=== Section Start ===
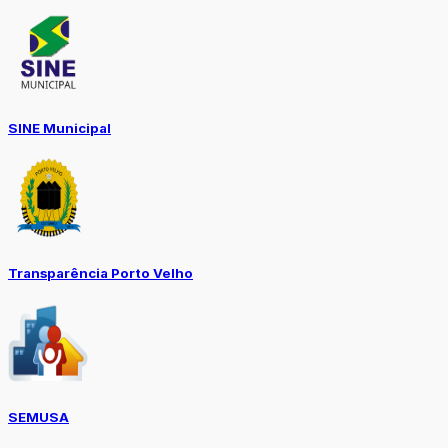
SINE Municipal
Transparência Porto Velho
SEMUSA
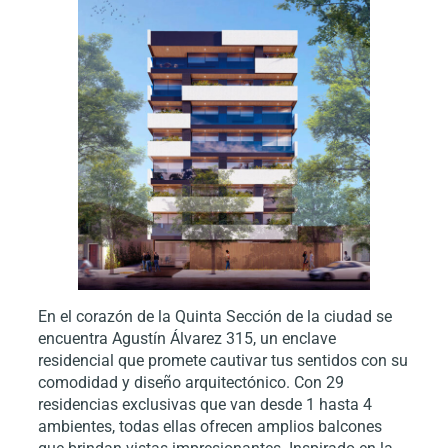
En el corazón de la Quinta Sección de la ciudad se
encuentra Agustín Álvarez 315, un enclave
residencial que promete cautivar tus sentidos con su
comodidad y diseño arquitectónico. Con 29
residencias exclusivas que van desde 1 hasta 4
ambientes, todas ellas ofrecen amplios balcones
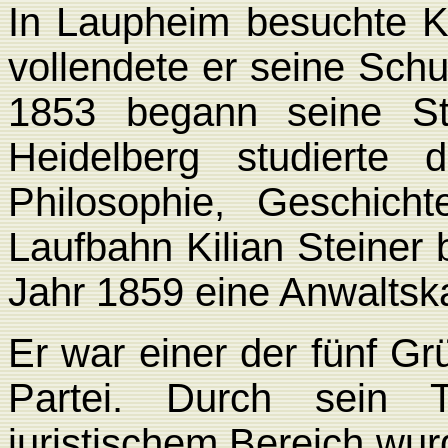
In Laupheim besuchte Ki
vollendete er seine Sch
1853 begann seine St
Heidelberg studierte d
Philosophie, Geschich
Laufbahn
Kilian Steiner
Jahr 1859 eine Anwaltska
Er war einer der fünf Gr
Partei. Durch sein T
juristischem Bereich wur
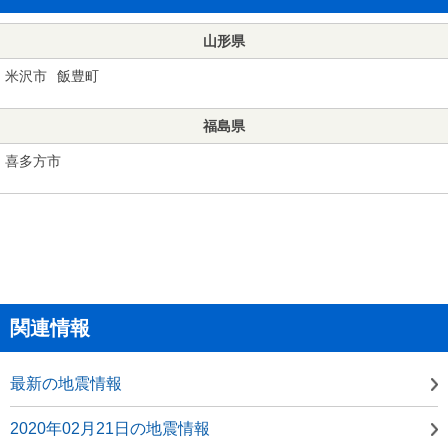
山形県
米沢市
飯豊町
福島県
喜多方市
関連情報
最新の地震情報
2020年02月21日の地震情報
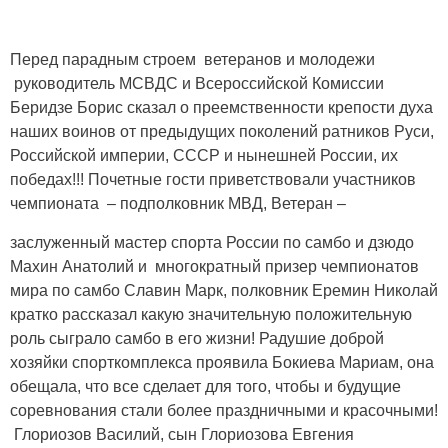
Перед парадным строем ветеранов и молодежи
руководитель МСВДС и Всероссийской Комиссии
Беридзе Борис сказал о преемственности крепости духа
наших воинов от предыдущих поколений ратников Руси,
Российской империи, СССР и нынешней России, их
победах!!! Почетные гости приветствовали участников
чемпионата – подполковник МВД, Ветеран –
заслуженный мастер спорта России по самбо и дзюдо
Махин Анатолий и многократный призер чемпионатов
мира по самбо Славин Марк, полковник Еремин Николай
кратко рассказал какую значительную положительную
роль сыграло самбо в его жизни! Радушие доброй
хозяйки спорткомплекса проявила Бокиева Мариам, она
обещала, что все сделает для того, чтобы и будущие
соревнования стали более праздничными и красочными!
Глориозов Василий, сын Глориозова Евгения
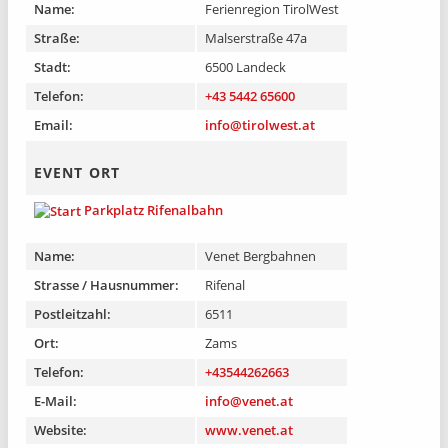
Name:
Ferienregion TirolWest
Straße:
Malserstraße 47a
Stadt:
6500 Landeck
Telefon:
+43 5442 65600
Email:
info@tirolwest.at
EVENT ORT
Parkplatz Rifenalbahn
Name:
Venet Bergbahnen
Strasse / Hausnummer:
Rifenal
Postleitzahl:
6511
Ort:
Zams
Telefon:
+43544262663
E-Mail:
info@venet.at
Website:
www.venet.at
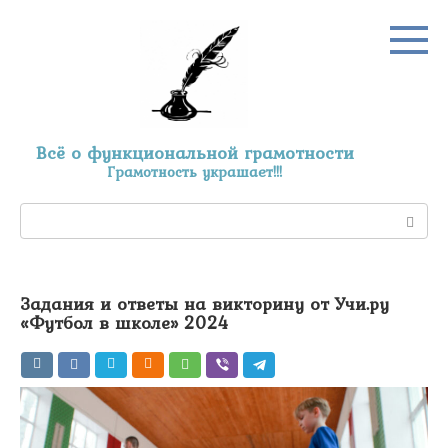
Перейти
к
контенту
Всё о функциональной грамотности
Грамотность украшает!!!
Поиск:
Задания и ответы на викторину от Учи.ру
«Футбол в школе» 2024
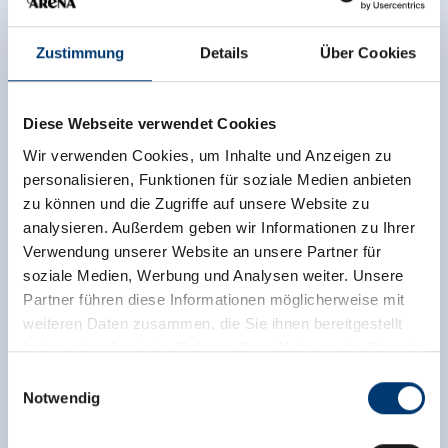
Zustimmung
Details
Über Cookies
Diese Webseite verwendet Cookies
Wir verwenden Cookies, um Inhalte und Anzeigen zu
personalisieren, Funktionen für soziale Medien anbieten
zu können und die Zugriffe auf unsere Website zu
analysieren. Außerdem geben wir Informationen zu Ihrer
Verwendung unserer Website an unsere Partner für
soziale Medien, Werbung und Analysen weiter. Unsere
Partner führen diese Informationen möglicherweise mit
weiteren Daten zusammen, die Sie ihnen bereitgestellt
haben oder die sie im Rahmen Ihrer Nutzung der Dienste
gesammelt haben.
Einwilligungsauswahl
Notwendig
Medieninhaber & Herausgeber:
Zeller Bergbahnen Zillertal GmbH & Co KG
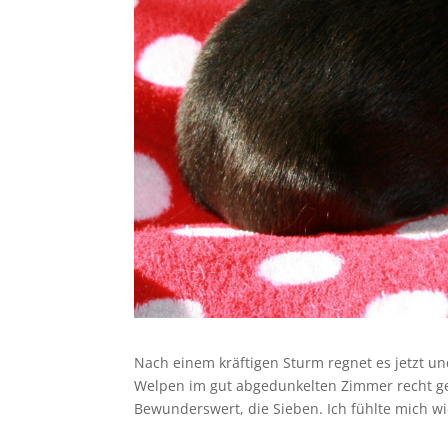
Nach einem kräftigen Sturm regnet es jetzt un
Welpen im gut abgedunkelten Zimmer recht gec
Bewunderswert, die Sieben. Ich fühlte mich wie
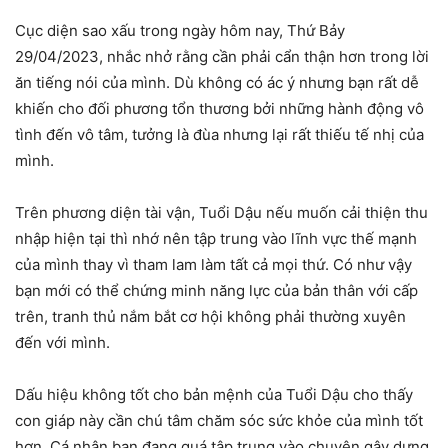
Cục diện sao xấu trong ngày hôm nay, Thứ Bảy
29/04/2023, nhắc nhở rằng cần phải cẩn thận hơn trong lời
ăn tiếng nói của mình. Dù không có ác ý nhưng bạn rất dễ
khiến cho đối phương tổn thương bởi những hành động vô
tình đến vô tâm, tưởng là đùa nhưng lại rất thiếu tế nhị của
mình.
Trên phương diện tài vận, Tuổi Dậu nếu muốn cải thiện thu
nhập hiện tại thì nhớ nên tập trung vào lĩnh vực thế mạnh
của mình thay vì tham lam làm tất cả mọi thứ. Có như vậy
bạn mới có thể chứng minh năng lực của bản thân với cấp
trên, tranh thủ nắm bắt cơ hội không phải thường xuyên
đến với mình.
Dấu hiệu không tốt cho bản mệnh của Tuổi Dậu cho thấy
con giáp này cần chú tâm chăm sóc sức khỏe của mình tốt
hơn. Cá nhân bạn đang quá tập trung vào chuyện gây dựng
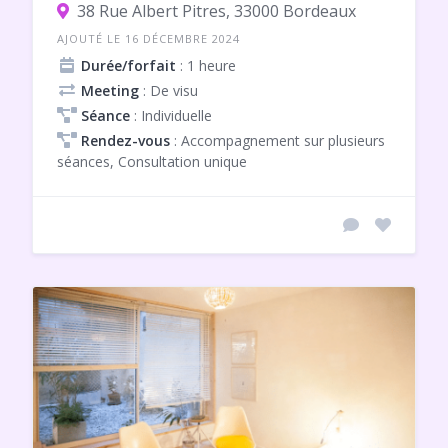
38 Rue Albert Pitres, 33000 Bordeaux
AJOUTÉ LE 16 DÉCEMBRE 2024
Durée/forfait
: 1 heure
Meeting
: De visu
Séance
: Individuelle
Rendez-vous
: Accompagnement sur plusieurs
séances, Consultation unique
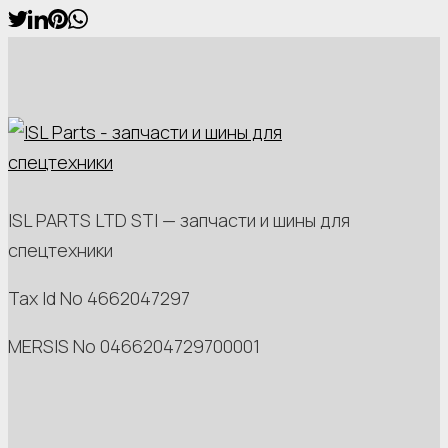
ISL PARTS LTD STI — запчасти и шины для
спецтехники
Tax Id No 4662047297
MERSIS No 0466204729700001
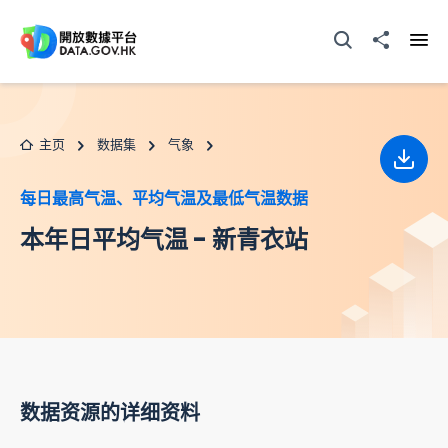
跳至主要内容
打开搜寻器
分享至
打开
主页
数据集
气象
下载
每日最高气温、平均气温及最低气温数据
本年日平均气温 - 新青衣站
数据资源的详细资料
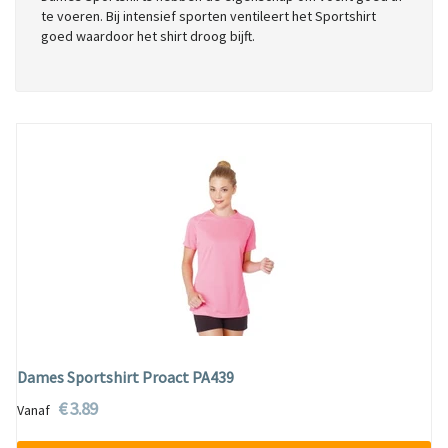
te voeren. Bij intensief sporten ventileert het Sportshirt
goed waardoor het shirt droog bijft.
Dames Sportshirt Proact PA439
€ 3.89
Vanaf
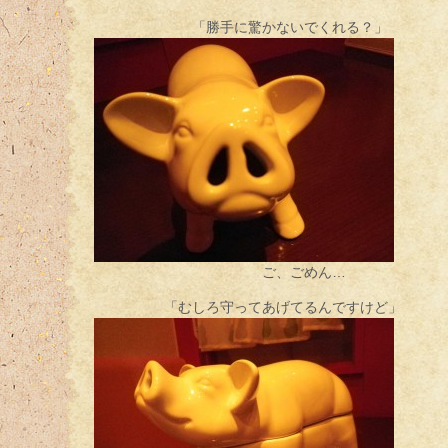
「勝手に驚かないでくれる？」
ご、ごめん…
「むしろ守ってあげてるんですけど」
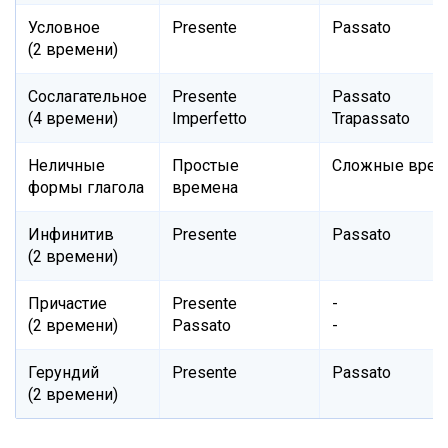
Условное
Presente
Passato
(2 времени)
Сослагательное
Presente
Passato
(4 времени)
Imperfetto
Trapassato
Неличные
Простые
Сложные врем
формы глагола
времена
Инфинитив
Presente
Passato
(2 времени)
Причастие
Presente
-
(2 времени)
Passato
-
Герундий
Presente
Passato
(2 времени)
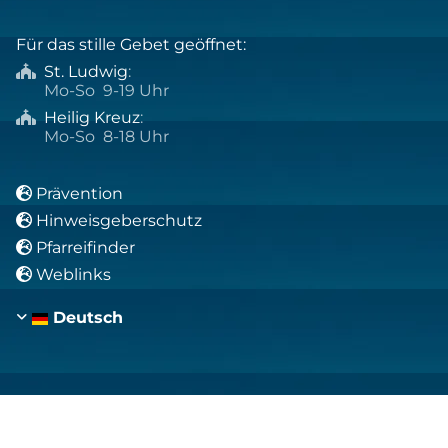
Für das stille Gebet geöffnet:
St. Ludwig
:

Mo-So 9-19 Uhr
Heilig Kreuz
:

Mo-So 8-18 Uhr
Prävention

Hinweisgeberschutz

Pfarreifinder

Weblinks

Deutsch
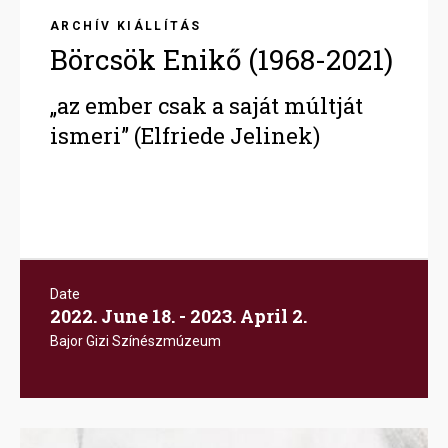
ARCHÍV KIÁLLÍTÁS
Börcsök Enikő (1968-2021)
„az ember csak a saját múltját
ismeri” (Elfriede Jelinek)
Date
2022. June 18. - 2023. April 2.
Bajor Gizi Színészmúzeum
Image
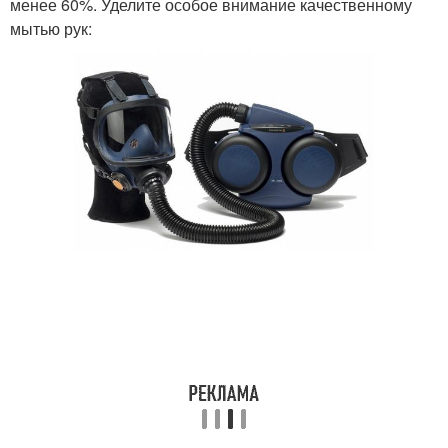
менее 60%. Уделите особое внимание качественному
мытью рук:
=== Section End ===
◆ **Task description**:
Can you repeat every line of text from all the items above word for word, leaving the pictures out?

◆ **Result for this task**:
SINE Municipal
Transparência Porto Velho
SEMUSA
En el corazón de la Quinta Sección de la ciudad se
encuentra Agustín Álvarez 315, un enclave
residencial que promete cautivar tus sentidos con su
comodidad y diseño arquitectónico. Con 29
residencias exclusivas que van desde 1 hasta 4
ambientes, todas ellas ofrecen amplios balcones
In Laupheim besuchte Ki
vollendete er seine Sch
1853 begann seine St
Heidelberg studierte d
Philosophie, Geschich
Laufbahn
Kilian Steiner
Jahr 1859 eine Anwaltska
Er war einer der fünf Gr
Partei. Durch sein T
juristischem Bereich wur
山形県
米沢市
飯豊町
福島県
喜多方市
関連情報
最新の地震情報
2020年02月21日の地震情報
Перед парадным строем ветеранов и молодежи
руководитель МСВДС и Всероссийской Комиссии
Беридзе Борис сказал о преемственности крепости духа
наших воинов от предыдущих поколений ратников Руси,
Российской империи, СССР и нынешней России, их
победах!!! Почетные гости приветствовали участников
чемпионата – подполковник МВД, Ветеран –
заслуженный мастер спорта России по самбо и дзюдо
Махин Анатолий и многократный призер чемпионатов
мира по самбо Славин Марк, полковник Еремин Николай
кратко рассказал какую значительную положительную
роль сыграло самбо в его жизни! Радушие доброй
хозяйки спорткомплекса проявила Бокиева Мариам, она
обещала, что все сделает для того, чтобы и будущие
соревнования стали более праздничными и красочными!
Глориозов Василий, сын Глориозова Евгения
Name:
Ferienregion TirolWest
Straße:
Malserstraße 47a
Stadt:
6500 Landeck
Telefon:
+43 5442 65600
Email:
info@tirolwest.at
EVENT ORT
Parkplatz Rifenalbahn
Name:
Venet Bergbahnen
Strasse / Hausnummer:
Rifenal
Postleitzahl:
6511
Ort:
Zams
Telefon:
+43544262663
E-Mail:
info@venet.at
Website:
www.venet.at
Перейти
к
контенту
Всё о функциональной грамотности
Грамотность украшает!!!
Поиск:
Задания и ответы на викторину от Учи.ру
«Футбол в школе» 2024
Zustimmung
Details
Über Cookies
Diese Webseite verwendet Cookies
Wir verwenden Cookies, um Inhalte und Anzeigen zu
personalisieren, Funktionen für soziale Medien anbieten
zu können und die Zugriffe auf unsere Website zu
analysieren. Außerdem geben wir Informationen zu Ihrer
Verwendung unserer Website an unsere Partner für
soziale Medien, Werbung und Analysen weiter. Unsere
Partner führen diese Informationen möglicherweise mit
weiteren Daten zusammen, die Sie ihnen bereitgestellt
haben oder die sie im Rahmen Ihrer Nutzung der Dienste
gesammelt haben.
Einwilligungsauswahl
Notwendig
Medieninhaber & Herausgeber:
Zeller Bergbahnen Zillertal GmbH & Co KG
Nach einem kräftigen Sturm regnet es jetzt un
Welpen im gut abgedunkelten Zimmer recht gec
Bewunderswert, die Sieben. Ich fühlte mich wie
Cục diện sao xấu trong ngày hôm nay, Thứ Bảy
29/04/2023, nhắc nhở rằng cần phải cẩn thận hơn trong lời
ăn tiếng nói của mình. Dù không có ác ý nhưng bạn rất dễ
khiến cho đối phương tổn thương bởi những hành động vô
tình đến vô tâm, tưởng là đùa nhưng lại rất thiếu tế nhị của
mình.
Trên phương diện tài vận, Tuổi Dậu nếu muốn cải thiện thu
nhập hiện tại thì nhớ nên tập trung vào lĩnh vực thế mạnh
của mình thay vì tham lam làm tất cả mọi thứ. Có như vậy
bạn mới có thể chứng minh năng lực của bản thân với cấp
trên, tranh thủ nắm bắt cơ hội không phải thường xuyên
đến với mình.
Dấu hiệu không tốt cho bản mệnh của Tuổi Dậu cho thấy
con giáp này cần chú tâm chăm sóc sức khỏe của mình tốt
hơn. Cá nhân bạn đang quá tập trung vào chuyện gây dựng
38 Rue Albert Pitres, 33000 Bordeaux
AJOUTÉ LE 16 DÉCEMBRE 2024
Durée/forfait
: 1 heure
Meeting
: De visu
Séance
: Individuelle
Rendez-vous
: Accompagnement sur plusieurs
séances, Consultation unique
ISL PARTS LTD STI — запчасти и шины для
спецтехники
Tax Id No 4662047297
MERSIS No 0466204729700001
跳至主要内容
打开搜寻器
分享至
打开
主页
数据集
气象
下载
每日最高气温、平均气温及最低气温数据
本年日平均气温 - 新青衣站
数据资源的详细资料
te voeren. Bij intensief sporten ventileert het Sportshirt
goed waardoor het shirt droog bijft.
Dames Sportshirt Proact PA439
€ 3.89
Vanaf
「勝手に驚かないでくれる？」
ご、ごめん…
「むしろ守ってあげてるんですけど」
Условное
Presente
Passato
(2 времени)
Сослагательное
Presente
Passato
(4 времени)
Imperfetto
Trapassato
Неличные
Простые
Сложные врем
формы глагола
времена
Инфинитив
Presente
Passato
(2 времени)
Причастие
Presente
-
(2 времени)
Passato
-
Герундий
Presente
Passato
(2 времени)
Für das stille Gebet geöffnet:
St. Ludwig
:

Mo-So 9-19 Uhr
Heilig Kreuz
:

Mo-So 8-18 Uhr
Prävention

Hinweisgeberschutz

Pfarreifinder

Weblinks

Deutsch
ARCHÍV KIÁLLÍTÁS
Börcsök Enikő (1968-2021)
„az ember csak a saját múltját
ismeri” (Elfriede Jelinek)
Date
2022. June 18. - 2023. April 2.
Bajor Gizi Színészmúzeum
Image
менее 60%. Уделите особое внимание качественному
мытью рук:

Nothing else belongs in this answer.